The preliminary hearing was set to continue Tuesday with testimony from two more witnesses, perhaps some of the other victims. The others include Herbert Knowles, 40, of Norfolk, Va., and McLemire, 41, of North Carolina.

More than a dozen relatives of the victims, including Breeden's two aunts and a sister, attended the hearing. They said her health is improving but declined to say where she is staying. The victims had initially been in protective custody.

"That's horrible to treat a human being like an animal," Sanabria's half-brother, Guillermo

Burgos, of Willow Grove, said during a break. "The next step would have been to kill them."

The suspects, all from Philadelphia, remain in custody. They haven't entered pleas. Weston showed little emotion during the hearing, looking bored at times, although McIntosh frequently suggested to her lawyer that he challenge the testimony.

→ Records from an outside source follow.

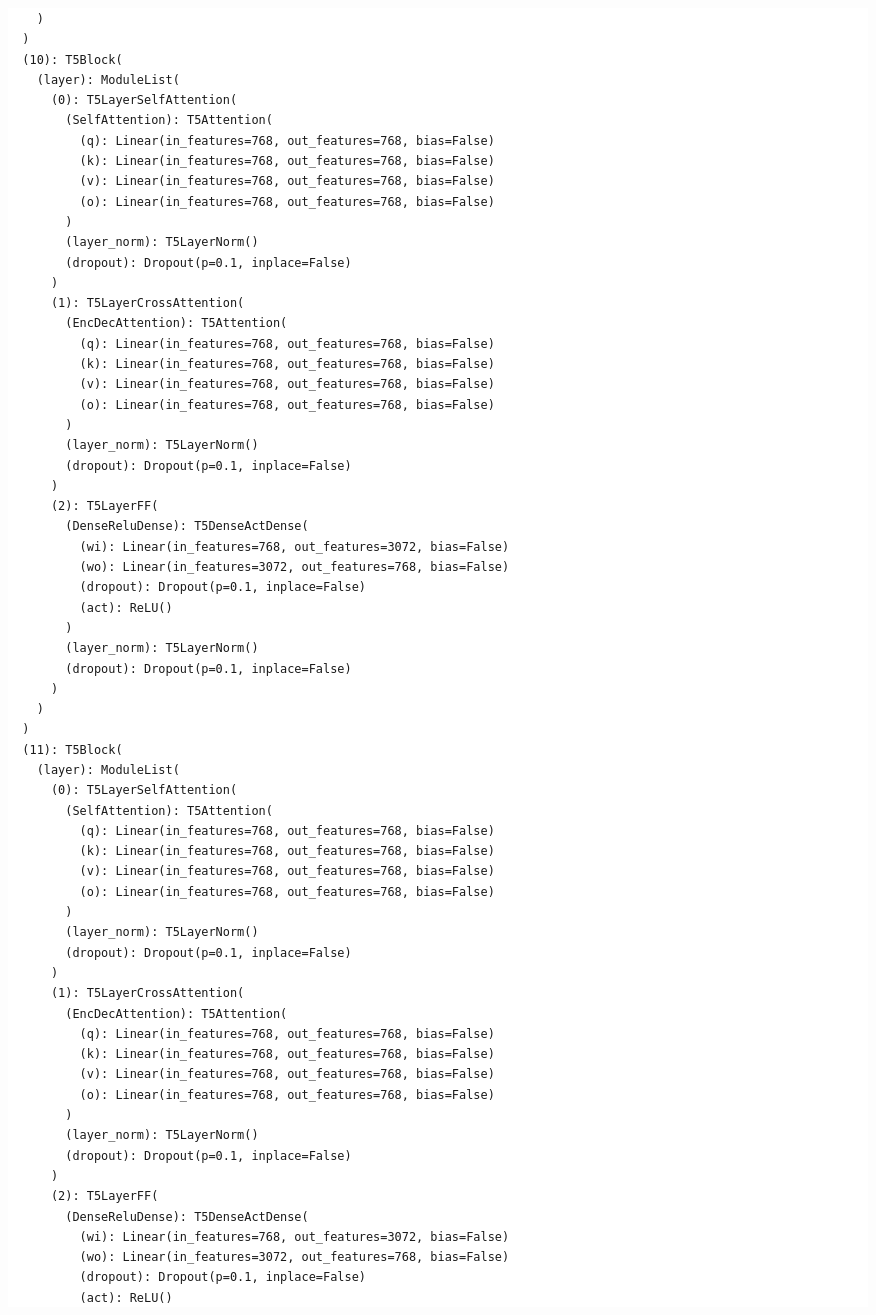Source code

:         )
      )
      (10): T5Block(
        (layer): ModuleList(
          (0): T5LayerSelfAttention(
            (SelfAttention): T5Attention(
              (q): Linear(in_features=768, out_features=768, bias=False)
              (k): Linear(in_features=768, out_features=768, bias=False)
              (v): Linear(in_features=768, out_features=768, bias=False)
              (o): Linear(in_features=768, out_features=768, bias=False)
            )
            (layer_norm): T5LayerNorm()
            (dropout): Dropout(p=0.1, inplace=False)
          )
          (1): T5LayerCrossAttention(
            (EncDecAttention): T5Attention(
              (q): Linear(in_features=768, out_features=768, bias=False)
              (k): Linear(in_features=768, out_features=768, bias=False)
              (v): Linear(in_features=768, out_features=768, bias=False)
              (o): Linear(in_features=768, out_features=768, bias=False)
            )
            (layer_norm): T5LayerNorm()
            (dropout): Dropout(p=0.1, inplace=False)
          )
          (2): T5LayerFF(
            (DenseReluDense): T5DenseActDense(
              (wi): Linear(in_features=768, out_features=3072, bias=False)
              (wo): Linear(in_features=3072, out_features=768, bias=False)
              (dropout): Dropout(p=0.1, inplace=False)
              (act): ReLU()
            )
            (layer_norm): T5LayerNorm()
            (dropout): Dropout(p=0.1, inplace=False)
          )
        )
      )
      (11): T5Block(
        (layer): ModuleList(
          (0): T5LayerSelfAttention(
            (SelfAttention): T5Attention(
              (q): Linear(in_features=768, out_features=768, bias=False)
              (k): Linear(in_features=768, out_features=768, bias=False)
              (v): Linear(in_features=768, out_features=768, bias=False)
              (o): Linear(in_features=768, out_features=768, bias=False)
            )
            (layer_norm): T5LayerNorm()
            (dropout): Dropout(p=0.1, inplace=False)
          )
          (1): T5LayerCrossAttention(
            (EncDecAttention): T5Attention(
              (q): Linear(in_features=768, out_features=768, bias=False)
              (k): Linear(in_features=768, out_features=768, bias=False)
              (v): Linear(in_features=768, out_features=768, bias=False)
              (o): Linear(in_features=768, out_features=768, bias=False)
            )
            (layer_norm): T5LayerNorm()
            (dropout): Dropout(p=0.1, inplace=False)
          )
          (2): T5LayerFF(
            (DenseReluDense): T5DenseActDense(
              (wi): Linear(in_features=768, out_features=3072, bias=False)
              (wo): Linear(in_features=3072, out_features=768, bias=False)
              (dropout): Dropout(p=0.1, inplace=False)
              (act): ReLU()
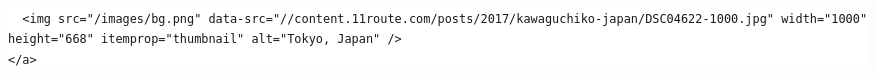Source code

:       <img src="/images/bg.png" data-src="//content.11route.com/posts/2017/kawaguchiko-japan/DSC04622-1000.jpg" width="1000" height="668" itemprop="thumbnail" alt="Tokyo, Japan" />
    </a>
  </figure>
  <figure itemprop="associatedMedia" itemscope itemtype="http://schema.org/ImageObject">
    <a href="//content.11route.com/posts/2017/kawaguchiko-japan/DSC04624-3000.jpg" itemprop="contentUrl" data-size="3000x2004">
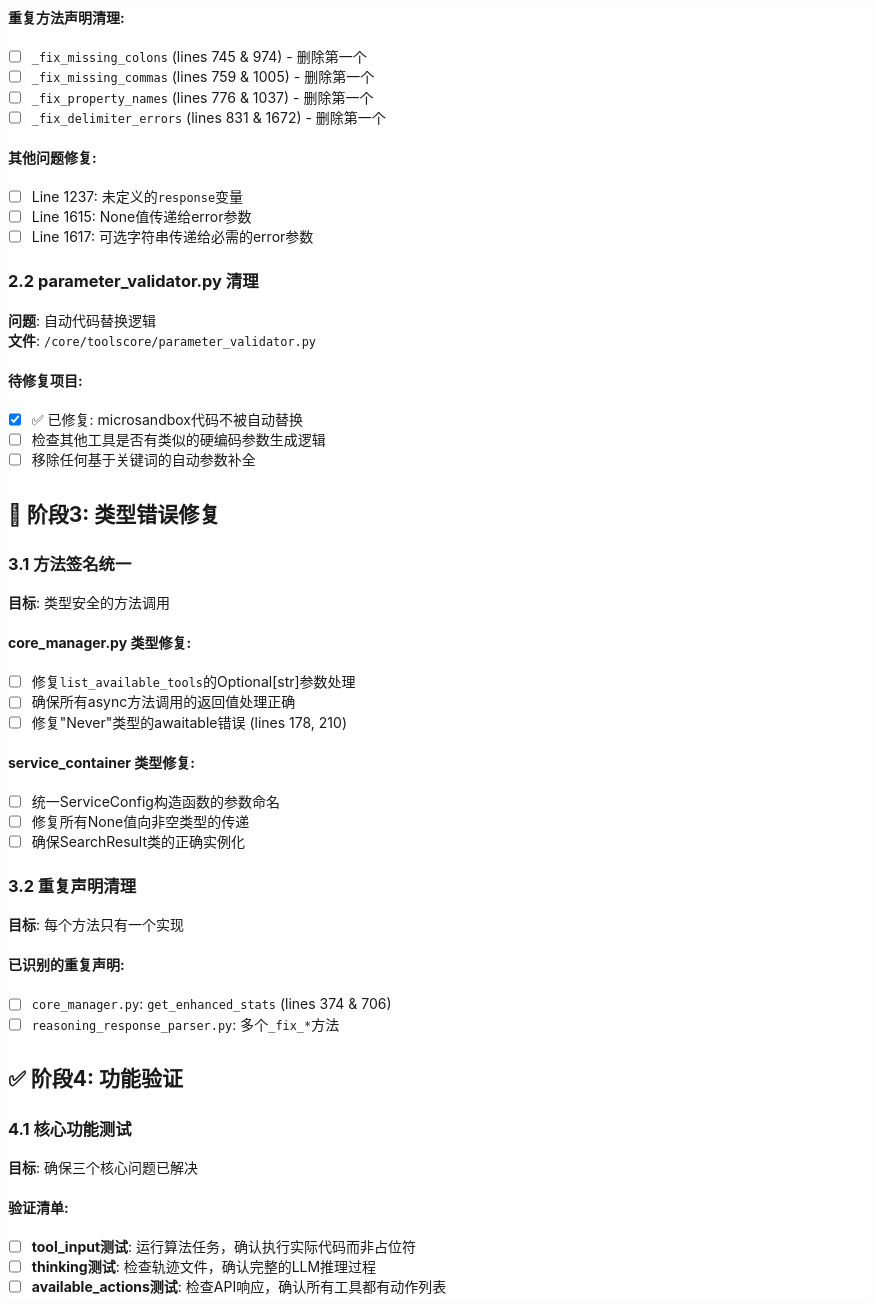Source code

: #### 重复方法声明清理:
- [ ] `_fix_missing_colons` (lines 745 & 974) - 删除第一个
- [ ] `_fix_missing_commas` (lines 759 & 1005) - 删除第一个  
- [ ] `_fix_property_names` (lines 776 & 1037) - 删除第一个
- [ ] `_fix_delimiter_errors` (lines 831 & 1672) - 删除第一个

#### 其他问题修复:
- [ ] Line 1237: 未定义的`response`变量
- [ ] Line 1615: None值传递给error参数
- [ ] Line 1617: 可选字符串传递给必需的error参数

### 2.2 parameter_validator.py 清理
**问题**: 自动代码替换逻辑  
**文件**: `/core/toolscore/parameter_validator.py`

#### 待修复项目:
- [x] ✅ 已修复: microsandbox代码不被自动替换
- [ ] 检查其他工具是否有类似的硬编码参数生成逻辑
- [ ] 移除任何基于关键词的自动参数补全

## 🔧 阶段3: 类型错误修复

### 3.1 方法签名统一
**目标**: 类型安全的方法调用

#### core_manager.py 类型修复:
- [ ] 修复`list_available_tools`的Optional[str]参数处理
- [ ] 确保所有async方法调用的返回值处理正确
- [ ] 修复"Never"类型的awaitable错误 (lines 178, 210)

#### service_container 类型修复:
- [ ] 统一ServiceConfig构造函数的参数命名
- [ ] 修复所有None值向非空类型的传递
- [ ] 确保SearchResult类的正确实例化

### 3.2 重复声明清理
**目标**: 每个方法只有一个实现

#### 已识别的重复声明:
- [ ] `core_manager.py`: `get_enhanced_stats` (lines 374 & 706)
- [ ] `reasoning_response_parser.py`: 多个`_fix_*`方法

## ✅ 阶段4: 功能验证

### 4.1 核心功能测试
**目标**: 确保三个核心问题已解决

#### 验证清单:
- [ ] **tool_input测试**: 运行算法任务，确认执行实际代码而非占位符
- [ ] **thinking测试**: 检查轨迹文件，确认完整的LLM推理过程
- [ ] **available_actions测试**: 检查API响应，确认所有工具都有动作列表
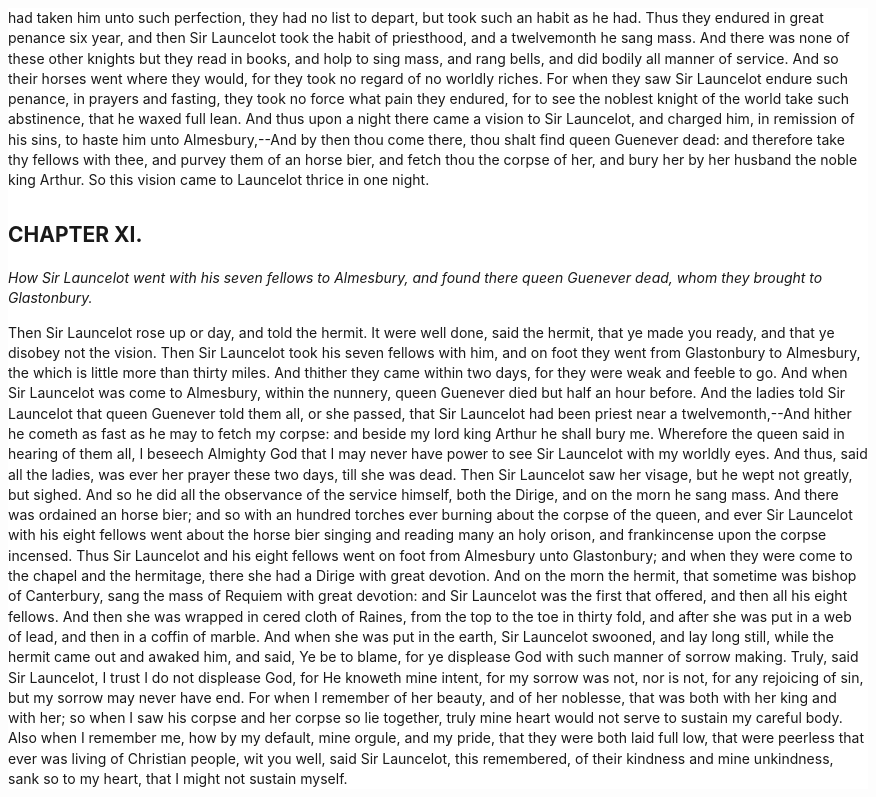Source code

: had taken him unto such perfection, they had no list to depart, but
took such an habit as he had. Thus they endured in great penance six
year, and then Sir Launcelot took the habit of priesthood, and a
twelvemonth he sang mass. And there was none of these other knights but
they read in books, and holp to sing mass, and rang bells, and did
bodily all manner of service. And so their horses went where they
would, for they took no regard of no worldly riches. For when they saw
Sir Launcelot endure such penance, in prayers and fasting, they took no
force what pain they endured, for to see the noblest knight of the
world take such abstinence, that he waxed full lean. And thus upon a
night there came a vision to Sir Launcelot, and charged him, in
remission of his sins, to haste him unto Almesbury,--And by then thou
come there, thou shalt find queen Guenever dead: and therefore take thy
fellows with thee, and purvey them of an horse bier, and fetch thou the
corpse of her, and bury her by her husband the noble king Arthur. So
this vision came to Launcelot thrice in one night.


CHAPTER XI.
-----------

_How Sir Launcelot went with his seven fellows to Almesbury, and found
there queen Guenever dead, whom they brought to Glastonbury._

Then Sir Launcelot rose up or day, and told the hermit. It were well
done, said the hermit, that ye made you ready, and that ye disobey not
the vision. Then Sir Launcelot took his seven fellows with him, and on
foot they went from Glastonbury to Almesbury, the which is little more
than thirty miles. And thither they came within two days, for they were
weak and feeble to go. And when Sir Launcelot was come to Almesbury,
within the nunnery, queen Guenever died but half an hour before. And
the ladies told Sir Launcelot that queen Guenever told them all, or she
passed, that Sir Launcelot had been priest near a twelvemonth,--And
hither he cometh as fast as he may to fetch my corpse: and beside my
lord king Arthur he shall bury me. Wherefore the queen said in hearing
of them all, I beseech Almighty God that I may never have power to see
Sir Launcelot with my worldly eyes. And thus, said all the ladies, was
ever her prayer these two days, till she was dead. Then Sir Launcelot
saw her visage, but he wept not greatly, but sighed. And so he did all
the observance of the service himself, both the Dirige, and on the morn
he sang mass. And there was ordained an horse bier; and so with an
hundred torches ever burning about the corpse of the queen, and ever
Sir Launcelot with his eight fellows went about the horse bier singing
and reading many an holy orison, and frankincense upon the corpse
incensed. Thus Sir Launcelot and his eight fellows went on foot from
Almesbury unto Glastonbury; and when they were come to the chapel and
the hermitage, there she had a Dirige with great devotion. And on the
morn the hermit, that sometime was bishop of Canterbury, sang the mass
of Requiem with great devotion: and Sir Launcelot was the first that
offered, and then all his eight fellows. And then she was wrapped in
cered cloth of Raines, from the top to the toe in thirty fold, and
after she was put in a web of lead, and then in a coffin of marble. And
when she was put in the earth, Sir Launcelot swooned, and lay long
still, while the hermit came out and awaked him, and said, Ye be to
blame, for ye displease God with such manner of sorrow making. Truly,
said Sir Launcelot, I trust I do not displease God, for He knoweth mine
intent, for my sorrow was not, nor is not, for any rejoicing of sin,
but my sorrow may never have end. For when I remember of her beauty,
and of her noblesse, that was both with her king and with her; so when
I saw his corpse and her corpse so lie together, truly mine heart would
not serve to sustain my careful body. Also when I remember me, how by
my default, mine orgule, and my pride, that they were both laid full
low, that were peerless that ever was living of Christian people, wit
you well, said Sir Launcelot, this remembered, of their kindness and
mine unkindness, sank so to my heart, that I might not sustain myself.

Common Pleas Judge Patrick Dugan will determine Tuesday if there's enough evidence to send the case to trial. The charges include kidnapping, aggravated assault, custodial interference, theft by deception and neglect of a care-dependent person.

The victims have the mental capacity of 10-year-olds, authorities have said.

Police Officer John Murphy testified Monday about finding them and leading them out after the landlord cut Knowles' chain. He said they seemed unaccustomed to the daylight.

"The stench in the room and on their person was unbearable," Murphy said.

Asked to describe it, he said, "Basically, death."